-- start of Extract --

Many experts recommend putting aside three to six months’ worth of living expenses for your emergency fund. While this might not be realistic at the outset, there is no reason to neglect putting some money aside for the proverbial rainy day. Even $50 or $100 a month will begin to add up, giving you a nice cushion if times get tough.
Hopefully, you will never be forced to dig into your emergency savings. However, you should have them ready in case the need arises.
Start Investing for the Future
It is hard to think about retirement when you are just beginning your professional career. However, starting to save for your golden years early will pay massive dividends later on.
For starters, your company may provide a 401(k) plan with matching contributions. Many companies offer this benefit, which means they will match the amount of money that you are contributing, up to a certain percentage. If this is the case, they are essentially offering you free money, and it would be a massive mistake to forgo these funds.
Even if your employer does not offer a 401(k), you can still sign-up for an Individual Retirement Account (IRA). Though IRAs lack employer contributions, they have a number of tax and savings benefits that can make them a very worthwhile mechanism to save for retirement.
The magic of compound interest provides a compelling reason to begin saving as early as possible, as the amount of money that will be accrued over time begins to ramp up dramatically as your interest creates its own set of earnings. You can plug various numbers in the TipRanks’ compound interest calculator to get a sense of how this works in practice, and see why starting to save for your retirement from your very first paycheck is a decision you will not regret.
Conclusion: Being Smart With Your Monies
Joining the workforce is a clear and unmistakable sign that you are well on your way to adulthood. Along with this newfound responsibility is the need to be accountable with your monies from the very beginning.
This means making a budget to ensure that you are devoting monies to pay for your immediate day-to-day needs. It also includes repaying any monies you might owe, while also thinking about future liabilities that may pop up without warning.
Lastly, it will greatly benefit you to listen to the age-old wisdom of Fleetwood Mac and, “Don’t stop thinking about tomorrow.” While it is difficult for the newly employed to visualize retirement, the more you put away today, the better off your finances will be going forward.

-- end of Extract --

**To-do list**
A – In the personal finance extract, how many months' worth of living expenses do many experts recommend putting aside for an emergency fund?
B – Copy the personal finance extract word for word, starting at "Conclusion: Being Smart" and ending at "be going forward.".

-- start of Material --

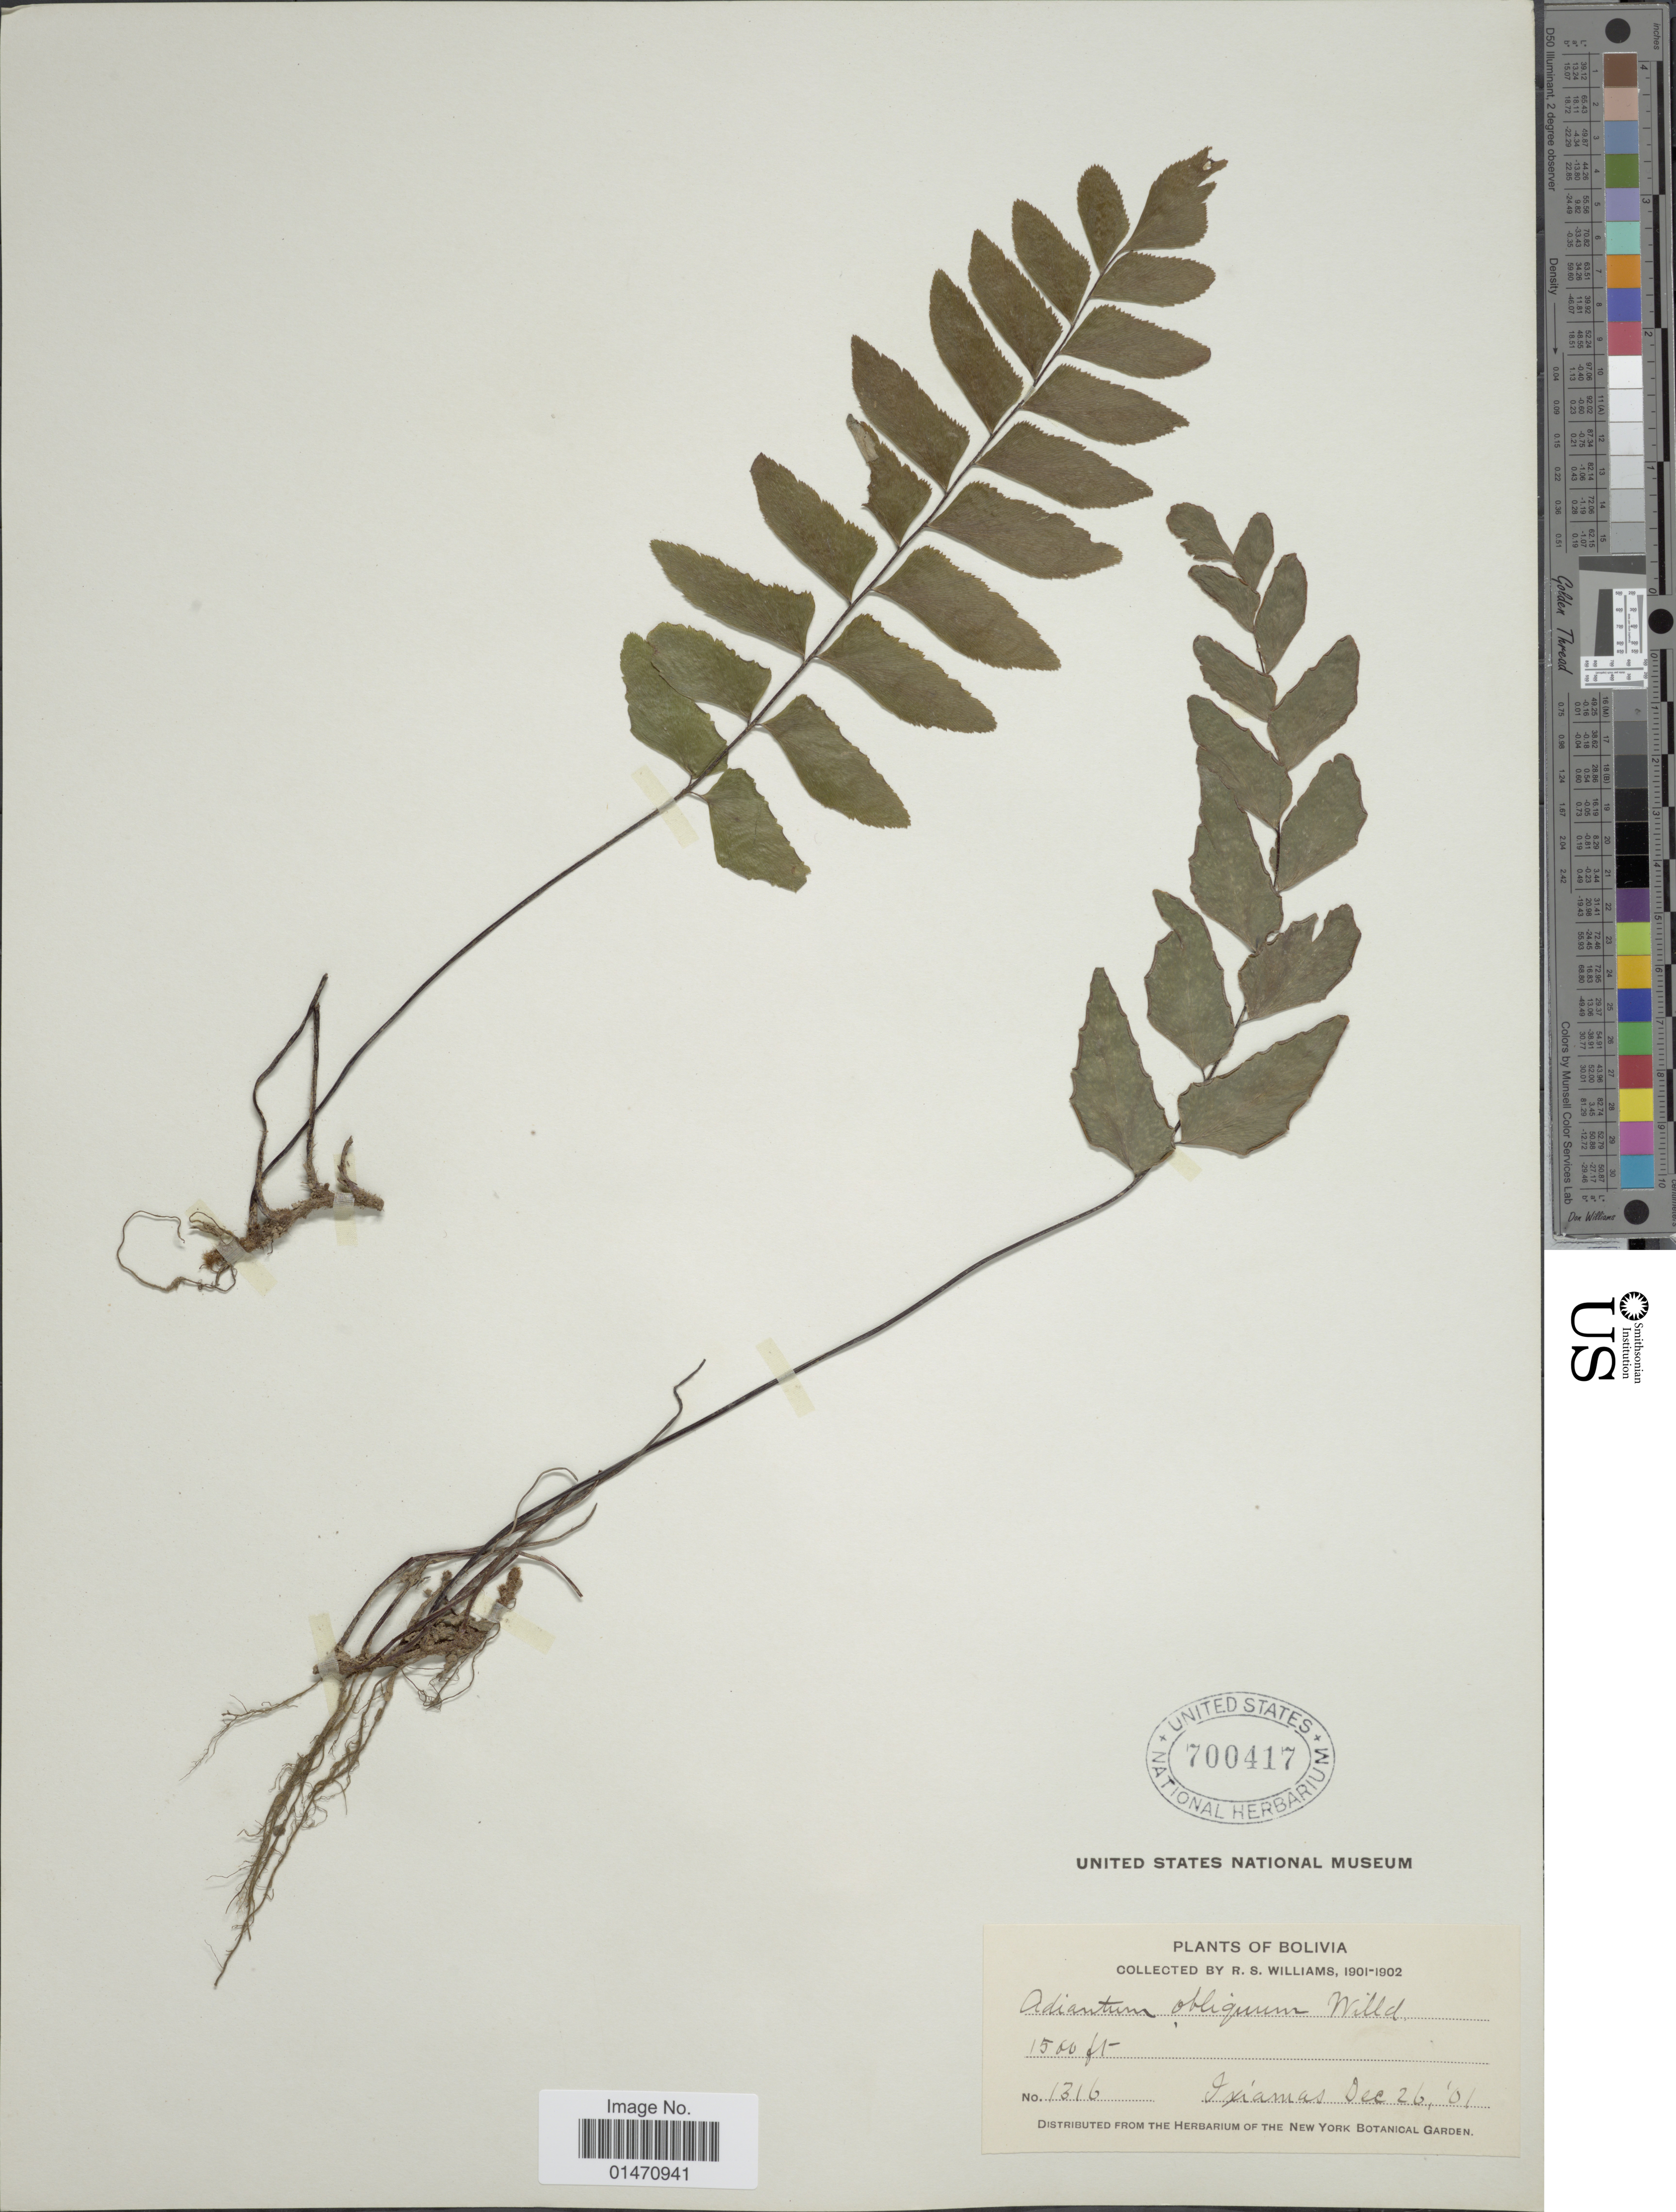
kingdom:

-- end of Material --

**Task-by-task answers**
A – Three to six months' worth.

B –
Conclusion: Being Smart With Your Monies
Joining the workforce is a clear and unmistakable sign that you are well on your way to adulthood. Along with this newfound responsibility is the need to be accountable with your monies from the very beginning.
This means making a budget to ensure that you are devoting monies to pay for your immediate day-to-day needs. It also includes repaying any monies you might owe, while also thinking about future liabilities that may pop up without warning.
Lastly, it will greatly benefit you to listen to the age-old wisdom of Fleetwood Mac and, “Don’t stop thinking about tomorrow.” While it is difficult for the newly employed to visualize retirement, the more you put away today, the better off your finances will be going forward.